WHAT YOU WILL DO -
**A)** Can you reproduce the article on NLMK's purchase of John Maneely Company word for word, starting at "Russia’s NLMK Company" and ending at "totals $3,53 billion."?
**B)** Could you carry on the article about NLMK buying John Maneely Company, picking up right after its last sentence?

TEXT -
+ + +

Russia’s NLMK Company purchases America’s John Maneely Company 
Updated August 13, 2008
Novolipetsk Steel (NLMK) (its core beneficiary is Vladimir Lisin which controls about 85% stocks) declared about a purchase of the US pipe and tube products manufacturer John Maneely Company (JMC) from a stockholders’ group that lists the private equity fund Carlyle Group and the Zekelman family. The deal sum totals $3,53 billion.
The overall deal’s price presupposes that the purchased company balance sheet is free from debt obligations and free cash, NLMK’s press release says. The core trade union of the industry – United Steelworkers – has approved the deal, but it should be approved by the regulatory bodies as well. The deal is expected to close in 4Q 2008. NLMK will finance the deal by means of the borrowed resources, including the attracted syndicated loan of $1,6 billion, as well as a bridge financing of $2 billion provided by such banks as Merrill Lynch, Deutsche Bank and Societe Generale. "We consider the deal sum as sound. The company is nonpublic, and in our opinion, it is a reason for a 16% discount", BrokerCreditService Investment Company analysts Oleg Petropavlovsky marked.

+ + +

Dataset entries
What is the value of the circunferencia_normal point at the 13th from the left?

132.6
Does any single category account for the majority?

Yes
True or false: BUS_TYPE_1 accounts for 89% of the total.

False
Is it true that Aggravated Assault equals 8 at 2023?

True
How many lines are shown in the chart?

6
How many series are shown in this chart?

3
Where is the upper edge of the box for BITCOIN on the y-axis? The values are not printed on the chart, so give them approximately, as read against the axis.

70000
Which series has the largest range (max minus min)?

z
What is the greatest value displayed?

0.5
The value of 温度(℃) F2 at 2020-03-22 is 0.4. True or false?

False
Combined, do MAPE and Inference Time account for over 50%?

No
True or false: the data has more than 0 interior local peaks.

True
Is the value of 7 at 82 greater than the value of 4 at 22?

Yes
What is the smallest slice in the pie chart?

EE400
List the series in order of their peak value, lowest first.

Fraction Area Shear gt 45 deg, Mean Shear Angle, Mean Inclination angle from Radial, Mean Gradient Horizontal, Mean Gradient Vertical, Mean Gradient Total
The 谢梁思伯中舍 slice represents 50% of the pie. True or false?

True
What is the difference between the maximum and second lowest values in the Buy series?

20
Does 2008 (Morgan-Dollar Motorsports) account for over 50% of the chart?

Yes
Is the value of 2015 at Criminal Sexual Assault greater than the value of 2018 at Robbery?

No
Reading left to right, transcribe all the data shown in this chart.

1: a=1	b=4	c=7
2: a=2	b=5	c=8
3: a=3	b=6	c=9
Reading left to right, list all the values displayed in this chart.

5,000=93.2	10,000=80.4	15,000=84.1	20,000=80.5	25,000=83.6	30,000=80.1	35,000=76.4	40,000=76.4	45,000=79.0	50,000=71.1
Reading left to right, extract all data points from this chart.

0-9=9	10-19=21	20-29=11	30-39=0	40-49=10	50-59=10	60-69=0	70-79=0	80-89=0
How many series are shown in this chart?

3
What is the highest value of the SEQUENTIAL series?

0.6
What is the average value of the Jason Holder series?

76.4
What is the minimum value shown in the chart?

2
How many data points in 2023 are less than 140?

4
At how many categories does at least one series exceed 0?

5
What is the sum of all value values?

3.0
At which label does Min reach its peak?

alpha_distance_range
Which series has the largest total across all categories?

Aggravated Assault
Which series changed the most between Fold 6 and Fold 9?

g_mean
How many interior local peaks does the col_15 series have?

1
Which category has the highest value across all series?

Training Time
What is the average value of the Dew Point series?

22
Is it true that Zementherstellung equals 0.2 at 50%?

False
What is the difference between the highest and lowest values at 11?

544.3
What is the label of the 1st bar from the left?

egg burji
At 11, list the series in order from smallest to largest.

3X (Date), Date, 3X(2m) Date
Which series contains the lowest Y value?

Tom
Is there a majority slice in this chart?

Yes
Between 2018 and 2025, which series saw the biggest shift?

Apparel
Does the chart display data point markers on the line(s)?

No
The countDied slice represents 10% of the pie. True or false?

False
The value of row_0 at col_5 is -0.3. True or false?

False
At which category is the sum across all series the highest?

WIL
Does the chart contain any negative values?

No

+ + +

LIST OF ANSWERS -
**A)**
Russia’s NLMK Company purchases America’s John Maneely Company 
Updated August 13, 2008
Novolipetsk Steel (NLMK) (its core beneficiary is Vladimir Lisin which controls about 85% stocks) declared about a purchase of the US pipe and tube products manufacturer John Maneely Company (JMC) from a stockholders’ group that lists the private equity fund Carlyle Group and the Zekelman family. The deal sum totals $3,53 billion.

**B)**
JMC is the largest independent pipe and tube products manufacturer in North America with the most diverse sales platform among the North-American manufacturers. JMC roots date back to December, 2006, when the company was established as a result of John Maneely Company and Atlas Tube amalgamation. JMC’s headquarters is located in Beachwood, Ohio, and it is a group of 11 manufacturing assets in five states of the USA and in Canada with the total production capacity of more than 3 million tons of steel pipes and tubes per year. Within the 12 months period ended on June 30, 2008, JMC sold 2,1 million tons of pipes and tubes. The company’s revenue totaled $2,4 billion for this period, and EBITDA ratio attained $485 million. The company manufacturing divisions, Wheatland Tube and Atlas Tube, provide JMC with the leading positions in each of the three core categories of the products it produces: hollow sections for structural units, electric weld pipes and electrical conduit. During the period when JMC belonged to the Carlyle’s portfolio, the company revenue grew by $800 million (36%), from $2,2 billion in 2006 to about $3 billion in the current year.
"The purchase of JMC corresponds to NLMK’s strategy directed to development of the vertical integration of the company assets and the capacities’ increase of the end products’ production on the key markets. This deal strengthens NLMK’s positions at the North-American market and provides an entry to high profit end market", is marked in the report of Russia’s metallurgical giant.
"Despite high international competition level, the high skilled team of JMC’s managers has built the global pipe and tube company. They managed to establish economies of scale by means of realization of two strategic acquisitions, to optimize the manufacture process due to the launch of flexible manufacturing system and management of Six Sigma quality, as well as to increase sales due to intense attitude to customers’ needs. At many enterprises, the company personnel have enjoined the benefits of these changes due to participation in motivational programs. We are sure that NLMK is the right company to continue JMC’s tradition of quality and innovations and to take it to the new stage of development", Daniel A. Pryor, managing director of Carlyle industry department, said.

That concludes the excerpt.